At present, the relationship between electronic equipment and people's work and life is becoming increasingly close, and electronic equipment cannot do without a reliable power supply.
Switching power supply is the abbreviation of switching regulated power supply, which generally refers to an AC (alternating current)-DC (direct current) converter with an input of AC voltage and an output of DC voltage. The power switch tube inside the switching power supply works in a high-frequency switching state, and the energy consumed by itself is very low.
The power efficiency can reach 75% to 90%, which is twice as high as that of ordinary linear regulated power supplies. Similar concepts are easily confused, such as switching power supplies and linear power supplies. Conceptually, there seems to be something in common, but in fact they are not the same. This article will introduce the difference between switching power supplies and linear power supplies.
First, let's understand what a linear power supply is and what a switching power supply is; from the literal meaning, it can be understood that: a power supply system made with a linear regulator is a linear power supply, and a power supply made with a switching regulator is a switching power supply. Next, we will introduce linear regulators and switching regulators.
Linear regulator
Linear regulator is what we often call LDO. Its transmission device works in the linear region. To put it bluntly, it is a resistor voltage divider. It can only be used for step-down conversion. The output current is almost equal to the input current. When the input-output voltage difference is large, the system conversion efficiency is low.
Advantages: pure output voltage, small ripple, low noise, and simple to use.
Disadvantages: can only achieve step-down output, and when the input-output voltage difference is large, the conversion efficiency is low.
Switching regulator
Switching regulator uses the power tube to continuously open and close, and cooperates with energy storage components (inductors, capacitors) to realize energy transmission and conversion, and realize voltage conversion.
According to the different connection methods of the devices in the system circuit, DC boost, step-down, negative pressure, step-up and step-down conversion can be realized. Under ideal conditions, inductors and capacitors will not have energy loss, so the system conversion efficiency is relatively high.
Advantages: high efficiency, small size, high power density, and can realize a variety of power conversion.
Disadvantages: Due to the electromagnetic transformation of the power tube switch and the energy storage device, the output voltage ripple and noise are relatively large, and electromagnetic interference is generated, and the system cost is relatively high.
The difference between switching power supply and linear power supply
Simply put, the voltage regulation of linear power supply can be regarded as adjusting the resistance value, which is equivalent to changing the voltage by adjusting the sliding rheostat, while the switching power supply changes the voltage by adjusting the switching frequency.
At the same time, compared with linear power supply, the cost of both switching power supply increases with the increase of output power, but the growth rate of the two is different.
(1) The cost of linear power supply is higher than that of switching power supply at a certain output power point.

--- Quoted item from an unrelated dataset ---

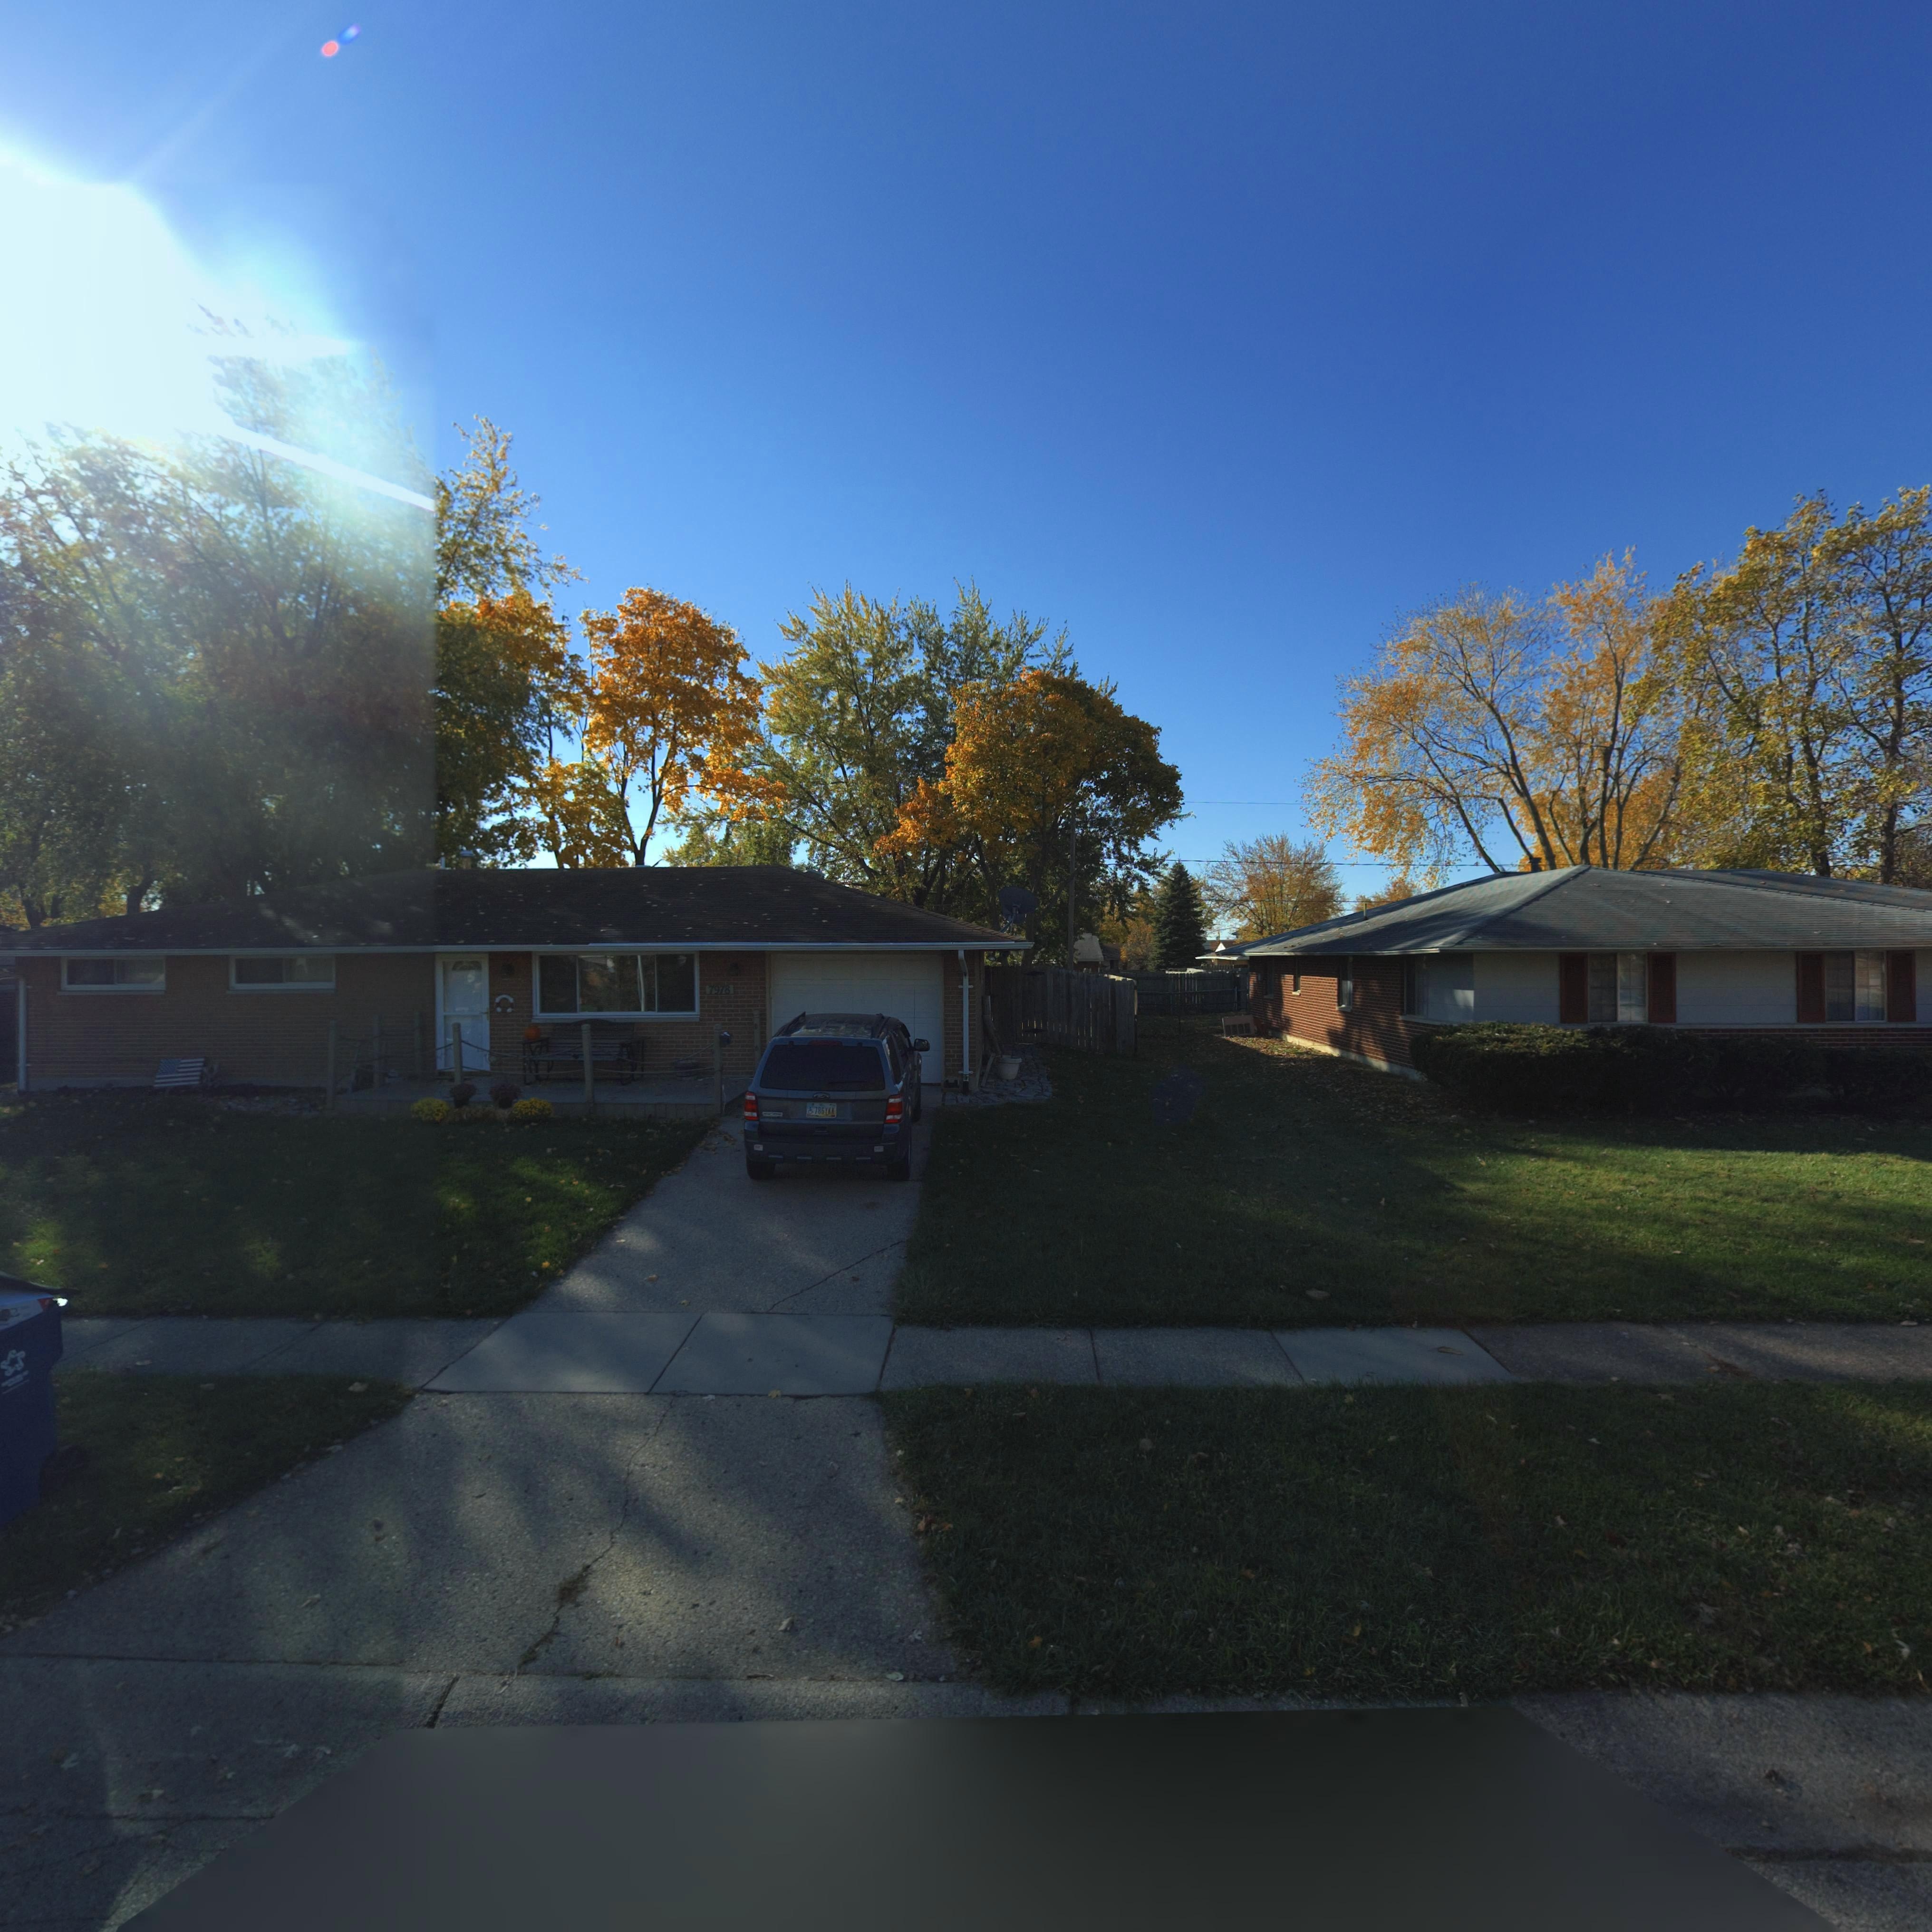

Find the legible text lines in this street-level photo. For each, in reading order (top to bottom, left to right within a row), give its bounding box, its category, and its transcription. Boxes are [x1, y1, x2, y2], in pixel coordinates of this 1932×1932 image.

[708, 985, 731, 995] StreetNumber: 7978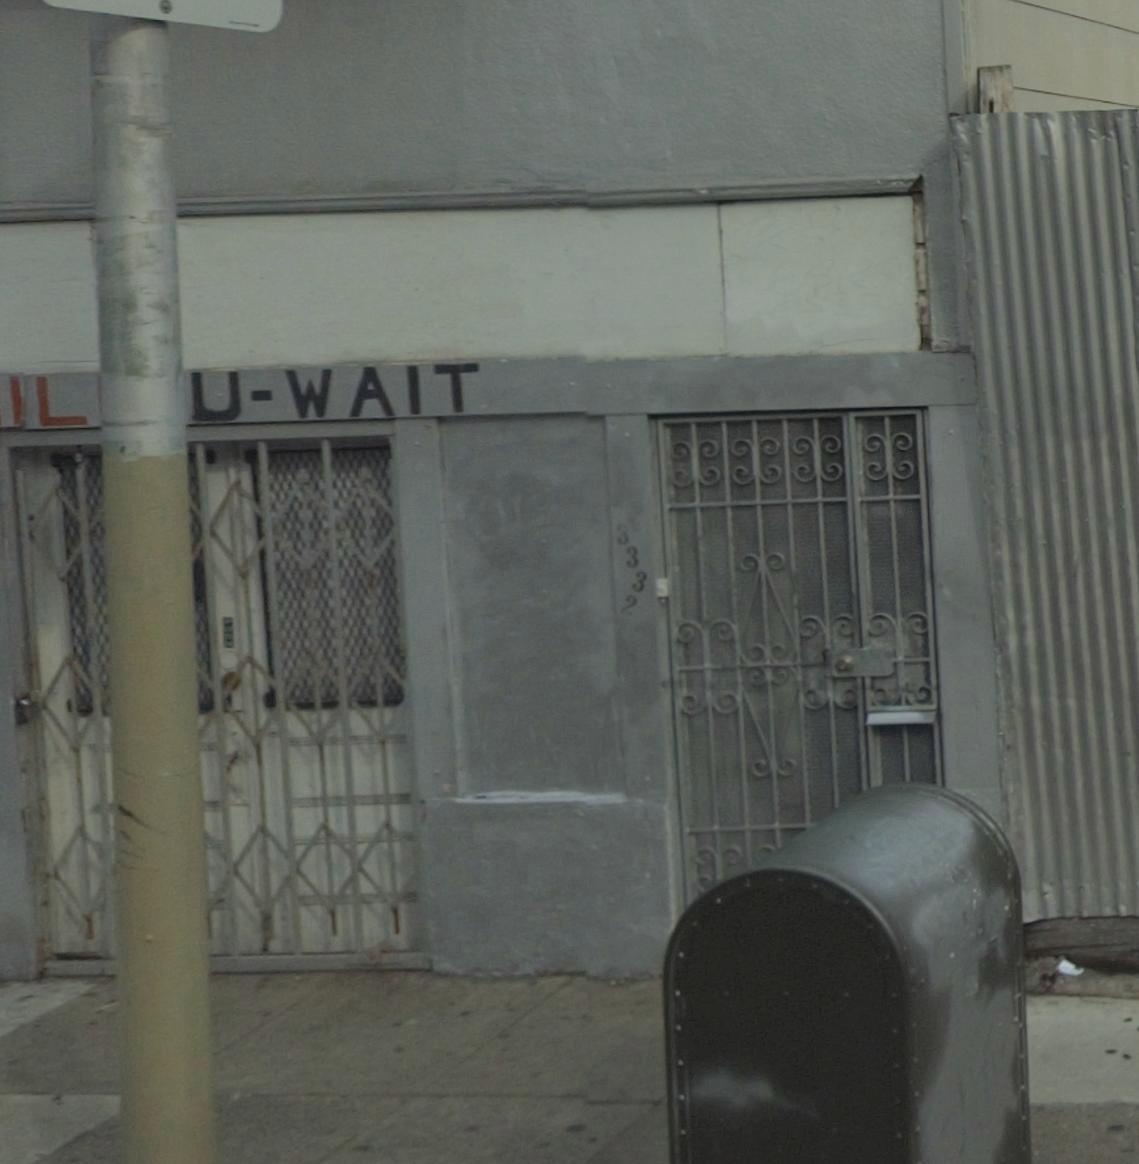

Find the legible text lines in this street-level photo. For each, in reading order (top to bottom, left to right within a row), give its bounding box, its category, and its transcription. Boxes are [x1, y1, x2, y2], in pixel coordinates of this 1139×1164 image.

Therefore, with the development and innovation of power electronics technology, switching power supply technology has continued to break through and innovate.
This cost issue has made switching power supply technology move to the low output power end, providing a wide range of development space for switching power supply.
(2) The relationship between power electronic equipment and people's work and life is becoming increasingly close, and electronic equipment cannot do without reliable power supply. After entering the 1980s, computers were fully realized as switching power supplies, and by the 1990s, switching power supplies have entered various electronic and electrical fields.
(3) In fact, from the schematic diagram of the switching power supply, we can understand that it does not use a bulky power frequency transformer. At the same time, because the power dissipation on the adjustment tube is greatly reduced, a large heat sink is omitted.
This makes the switching power supply smaller and lighter. However, the biggest advantage of the switching power supply is that it has low power consumption and high efficiency.
In the switching power supply circuit, the transistor is stimulated by the excitation signal and it continuously repeats the switching state of "on" and "off". The conversion speed is extremely fast, and the frequency is only 50HZ, which greatly improves the power supply efficiency.
(4) The switching power supply has a wide voltage regulation range. The output voltage of the switching power supply is adjusted by the duty cycle of the excitation signal, and the change of the input signal voltage can be compensated by frequency modulation or width modulation. In this way, when the power frequency grid voltage changes greatly, it can still ensure a relatively stable output voltage.
(5) The operating frequency of the switching power supply is currently basically 50kHz, which is 1000 times that of the linear voltage regulated power supply, which makes the filtering efficiency after rectification almost 1000 times higher; even if half-wave rectification is used and capacitor filtering is added, the efficiency is also increased by 500 times.
Under the same ripple output voltage, when using a switching power supply, the capacity of the filter capacitor is only 1/500~1/1000 of the filter capacitor in the linear regulated power supply.